So many people had compared him to his father. Though I did not know his father personally and I only got the chance to perceive him through newspapers in the past, I could not help wondering to what extent intellectual heritage and an excellent education from parents, in particular from a father, is essential to us and to what extent individual developments of personality might play a more important role?

In his case, probably both factors contribute to bring out his best.

I never had a father, sometimes I just wonder what it would be like to be guided by a strong male figure then to decide to go on one’s own, with one’s own determination and a substantial luggage: the father’s spiritual support.

Yesterday I very much envied my friend’s strengthened balance.

 

Friend to friend

Him to me (extracts from some mails over 15 years…):

…You want unconditional and absolute love with a “wild” man, not a “down to earth” one, free but yet caring. In the world of detective TV shows, you want “The Mentalist” type of guy with a lifestyle of a “Colombo”.  I have seen none so far. If I once saw a guy like that, I’d let you know.

…You are rich in past and in reflections, trying to find ideal solutions to a permanent existential hesitation. You try to search for logics. Solutions offer themselves to you, one day perfect then suddenly not anymore. It is not because of your mood. Just because you can’t live in lies and hypocrisies. In doubt, you feel the need to question things, to fight back. Till you are completely exhausted but you never give up.

…You try to be an emotionally rational person, but you can’t. That is why we love you. I don’t think a “sex friend” approach would ever suit you. You go with your heart and your soul. The “sex friend” thing is a half-way deal. Not for you.

Information shown ::
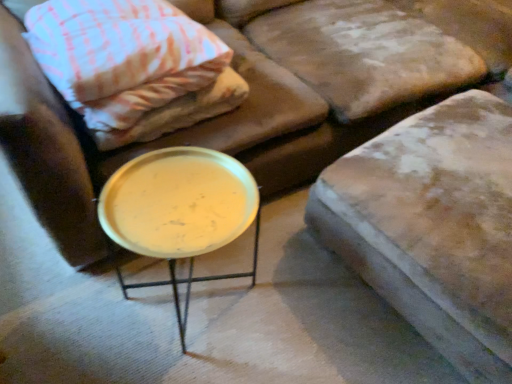
Question: From the image's perspective, does pink woven fabric pillow at upper left appear higher than metallic gold tray at center?

Choices:
 (A) no
 (B) yes

Answer: (B)

Question: From a real-world perspective, is pink woven fabric pillow at upper left located higher than metallic gold tray at center?

Choices:
 (A) no
 (B) yes

Answer: (B)

Question: Is pink woven fabric pillow at upper left at the left side of metallic gold tray at center?

Choices:
 (A) yes
 (B) no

Problem set ::
1. Answer these questions about the text on the friend and his father:
(a) Over how many years were the mails quoted in it written?
(b) Which TV character's lifestyle does the friend say the writer wants in a man?
(c) What did the writer envy yesterday?
2. Write out the part of the text on the friend and his father that starts at "Yesterday I very" and ends at "never give up.", swapping "existential hesitation" for "existential doubt".

Answers to the exercises ::
1.
(a) Over 15 years.
(b) "Colombo".
(c) The friend's strengthened balance.

2.
Yesterday I very much envied my friend’s strengthened balance.

 

Friend to friend

Him to me (extracts from some mails over 15 years…):

…You want unconditional and absolute love with a “wild” man, not a “down to earth” one, free but yet caring. In the world of detective TV shows, you want “The Mentalist” type of guy with a lifestyle of a “Colombo”.  I have seen none so far. If I once saw a guy like that, I’d let you know.

…You are rich in past and in reflections, trying to find ideal solutions to a permanent existential doubt. You try to search for logics. Solutions offer themselves to you, one day perfect then suddenly not anymore. It is not because of your mood. Just because you can’t live in lies and hypocrisies. In doubt, you feel the need to question things, to fight back. Till you are completely exhausted but you never give up.